When I was asked to attend the chamber’s Transatlantic Climate Bridge conference on biomass energy so that I could write some press releases about it, the first thought that crossed my mind was that I have yet to really understand what biomass energy is. Fortunately, after attending the conference I finally understand, and definitely see why the southeast needs to join in on the idea!
Biomass energy uses plant material (wood chips, scrap branches from timber, etc) that is burned to generate heat. The heat then generates steam, which can turn a turbine or heat a pipe with water. Another option to create biomass energy is to put plant material together with animal manure in a giant “bucket”. The combination gives off biogas that can be burned to generate steam. The end result of both is an energy source that is completely sustainable and renewable, unlike our current fossil fuel dependence!
One of the presenters at the conference was Eckhard Fangmeier, the president of the bioenergy village of Jühnde in Germany. Jühnde is entirely energy self-sufficient, after converting to biomass energy in 2005. With a population of 750 residents and 9 farmers, the village uses the waste of 500 cows and 150 pigs along with its resources of a little less than two thousand acres of woods and more than 3,200 acres of fields to produce energy. This energy comes to homes in form of a heat and electricity. Even though Jühnde uses little more than 20% of its energy producing resources, it generates twice as much electricity annually than it consumes. It sells the extra energy back to the public grid, and is well on its way to completely re-making its initial investment in the switch over to biomass energy.

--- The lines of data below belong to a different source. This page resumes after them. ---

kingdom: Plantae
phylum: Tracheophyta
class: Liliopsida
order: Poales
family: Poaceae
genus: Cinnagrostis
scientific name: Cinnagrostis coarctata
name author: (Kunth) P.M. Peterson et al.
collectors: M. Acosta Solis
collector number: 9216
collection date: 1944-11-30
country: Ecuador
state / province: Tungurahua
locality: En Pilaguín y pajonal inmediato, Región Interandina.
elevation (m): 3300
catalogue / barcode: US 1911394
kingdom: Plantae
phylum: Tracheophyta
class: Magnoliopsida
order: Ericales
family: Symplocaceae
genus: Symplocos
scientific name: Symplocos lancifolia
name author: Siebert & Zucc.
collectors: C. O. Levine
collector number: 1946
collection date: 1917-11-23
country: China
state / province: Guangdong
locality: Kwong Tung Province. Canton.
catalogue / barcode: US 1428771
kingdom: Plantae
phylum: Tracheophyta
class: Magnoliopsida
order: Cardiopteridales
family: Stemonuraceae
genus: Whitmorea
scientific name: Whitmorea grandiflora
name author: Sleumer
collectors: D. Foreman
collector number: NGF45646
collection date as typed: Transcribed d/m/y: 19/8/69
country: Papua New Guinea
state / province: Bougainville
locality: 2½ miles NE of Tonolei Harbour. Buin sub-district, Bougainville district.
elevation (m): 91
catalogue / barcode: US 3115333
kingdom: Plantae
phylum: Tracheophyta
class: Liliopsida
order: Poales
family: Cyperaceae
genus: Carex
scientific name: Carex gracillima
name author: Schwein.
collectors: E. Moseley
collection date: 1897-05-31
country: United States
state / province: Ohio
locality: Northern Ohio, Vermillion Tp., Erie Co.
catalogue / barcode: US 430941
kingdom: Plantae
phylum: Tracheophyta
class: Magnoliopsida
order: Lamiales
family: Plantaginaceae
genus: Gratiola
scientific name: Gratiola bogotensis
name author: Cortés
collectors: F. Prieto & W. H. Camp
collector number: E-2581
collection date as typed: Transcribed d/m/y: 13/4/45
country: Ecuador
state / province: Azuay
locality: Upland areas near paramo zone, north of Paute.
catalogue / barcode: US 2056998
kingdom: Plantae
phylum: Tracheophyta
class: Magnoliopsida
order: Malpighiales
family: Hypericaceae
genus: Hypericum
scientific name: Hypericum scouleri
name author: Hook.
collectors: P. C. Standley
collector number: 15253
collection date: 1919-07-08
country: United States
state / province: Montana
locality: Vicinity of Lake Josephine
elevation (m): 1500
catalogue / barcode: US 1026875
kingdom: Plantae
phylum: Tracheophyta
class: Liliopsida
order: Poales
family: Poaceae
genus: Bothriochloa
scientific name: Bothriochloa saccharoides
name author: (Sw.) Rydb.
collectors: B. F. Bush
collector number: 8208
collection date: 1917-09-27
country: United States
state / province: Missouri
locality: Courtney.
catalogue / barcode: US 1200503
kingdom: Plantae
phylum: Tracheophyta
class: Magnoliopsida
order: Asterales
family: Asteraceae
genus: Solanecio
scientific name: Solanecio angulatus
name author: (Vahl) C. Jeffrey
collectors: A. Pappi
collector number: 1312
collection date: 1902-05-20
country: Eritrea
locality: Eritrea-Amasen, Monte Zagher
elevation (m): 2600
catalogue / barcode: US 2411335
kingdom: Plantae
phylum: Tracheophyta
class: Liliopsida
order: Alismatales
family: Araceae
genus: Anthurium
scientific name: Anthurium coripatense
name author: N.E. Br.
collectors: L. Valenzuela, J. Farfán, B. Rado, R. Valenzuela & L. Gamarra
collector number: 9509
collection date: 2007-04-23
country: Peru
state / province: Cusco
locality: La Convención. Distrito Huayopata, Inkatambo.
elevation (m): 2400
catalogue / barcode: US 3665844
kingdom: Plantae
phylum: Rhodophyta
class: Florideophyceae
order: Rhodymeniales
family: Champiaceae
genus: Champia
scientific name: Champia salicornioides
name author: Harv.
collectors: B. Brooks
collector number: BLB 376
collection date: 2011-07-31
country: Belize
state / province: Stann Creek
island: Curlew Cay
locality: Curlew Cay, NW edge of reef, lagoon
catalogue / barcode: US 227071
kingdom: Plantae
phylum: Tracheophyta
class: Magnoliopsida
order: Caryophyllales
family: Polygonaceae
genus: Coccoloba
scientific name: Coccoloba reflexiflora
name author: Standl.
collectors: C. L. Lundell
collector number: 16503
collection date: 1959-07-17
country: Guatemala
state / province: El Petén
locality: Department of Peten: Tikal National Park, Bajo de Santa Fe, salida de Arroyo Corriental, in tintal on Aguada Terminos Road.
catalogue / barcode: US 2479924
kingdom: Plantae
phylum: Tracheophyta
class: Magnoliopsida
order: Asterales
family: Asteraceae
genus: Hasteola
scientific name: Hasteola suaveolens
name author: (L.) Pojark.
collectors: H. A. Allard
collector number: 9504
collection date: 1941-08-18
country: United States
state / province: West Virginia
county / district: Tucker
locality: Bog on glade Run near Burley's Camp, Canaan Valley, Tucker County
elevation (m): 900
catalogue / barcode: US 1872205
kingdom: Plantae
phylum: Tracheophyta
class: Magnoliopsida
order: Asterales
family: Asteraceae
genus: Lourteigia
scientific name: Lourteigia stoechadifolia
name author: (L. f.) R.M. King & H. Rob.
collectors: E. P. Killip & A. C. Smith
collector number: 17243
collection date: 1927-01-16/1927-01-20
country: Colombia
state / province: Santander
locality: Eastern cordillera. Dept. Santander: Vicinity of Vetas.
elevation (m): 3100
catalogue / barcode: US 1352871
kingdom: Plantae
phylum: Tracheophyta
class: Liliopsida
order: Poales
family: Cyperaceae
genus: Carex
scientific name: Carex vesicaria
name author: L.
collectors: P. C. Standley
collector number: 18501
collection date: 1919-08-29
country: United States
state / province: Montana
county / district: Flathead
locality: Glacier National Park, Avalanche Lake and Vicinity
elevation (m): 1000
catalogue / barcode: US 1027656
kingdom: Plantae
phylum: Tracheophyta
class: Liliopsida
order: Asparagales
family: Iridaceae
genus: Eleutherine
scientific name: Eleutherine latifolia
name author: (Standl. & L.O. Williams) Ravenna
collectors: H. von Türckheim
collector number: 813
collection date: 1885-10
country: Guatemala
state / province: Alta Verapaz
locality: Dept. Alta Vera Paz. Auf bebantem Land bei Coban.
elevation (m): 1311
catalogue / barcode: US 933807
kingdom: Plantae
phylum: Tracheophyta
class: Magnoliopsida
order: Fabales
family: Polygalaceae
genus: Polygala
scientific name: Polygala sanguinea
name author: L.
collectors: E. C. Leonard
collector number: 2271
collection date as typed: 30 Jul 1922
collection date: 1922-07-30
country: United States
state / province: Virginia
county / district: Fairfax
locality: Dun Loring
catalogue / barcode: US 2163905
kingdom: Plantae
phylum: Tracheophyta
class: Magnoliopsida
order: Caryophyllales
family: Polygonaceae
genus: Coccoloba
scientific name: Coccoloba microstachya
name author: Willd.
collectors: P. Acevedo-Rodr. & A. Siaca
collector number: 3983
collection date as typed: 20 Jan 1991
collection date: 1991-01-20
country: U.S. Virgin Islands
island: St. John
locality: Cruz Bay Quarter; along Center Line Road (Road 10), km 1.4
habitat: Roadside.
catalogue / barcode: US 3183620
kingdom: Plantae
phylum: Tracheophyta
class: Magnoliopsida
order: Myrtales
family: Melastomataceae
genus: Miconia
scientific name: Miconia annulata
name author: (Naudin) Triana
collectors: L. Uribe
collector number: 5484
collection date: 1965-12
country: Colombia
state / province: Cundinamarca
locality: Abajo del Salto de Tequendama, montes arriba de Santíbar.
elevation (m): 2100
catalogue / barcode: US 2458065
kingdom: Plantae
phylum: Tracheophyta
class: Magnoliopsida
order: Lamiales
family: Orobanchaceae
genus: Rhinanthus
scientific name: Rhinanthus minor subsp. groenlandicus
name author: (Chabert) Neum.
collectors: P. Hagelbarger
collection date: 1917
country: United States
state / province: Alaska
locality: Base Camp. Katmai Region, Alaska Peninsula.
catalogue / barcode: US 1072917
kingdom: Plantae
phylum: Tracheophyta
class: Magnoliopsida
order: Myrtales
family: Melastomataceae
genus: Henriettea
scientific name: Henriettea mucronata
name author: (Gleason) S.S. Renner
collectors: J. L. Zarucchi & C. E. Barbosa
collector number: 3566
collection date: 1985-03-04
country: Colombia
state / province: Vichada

A leader in renewable energies, Germany is looking to further build its partnership with the United States through the common goal of energy efficiency. In addition to getting amazing insight from the village of Jühnde, global firm BiEnergy Group presented its custom tailored biomass manufacturing services for the American biomass market and the Georgia Forestry Commission explained how Georgia is best suited to join in the biomass market because of its extensive agricultural resources. Jill Stuckey from the Georgia Centers of Innovation also explained the resources available to companies looking to enter the biomass field in Georgia.
In the words of our CEO Kristian Wolf, when it comes to renewable energies “there is a lot more to it than wind and water.”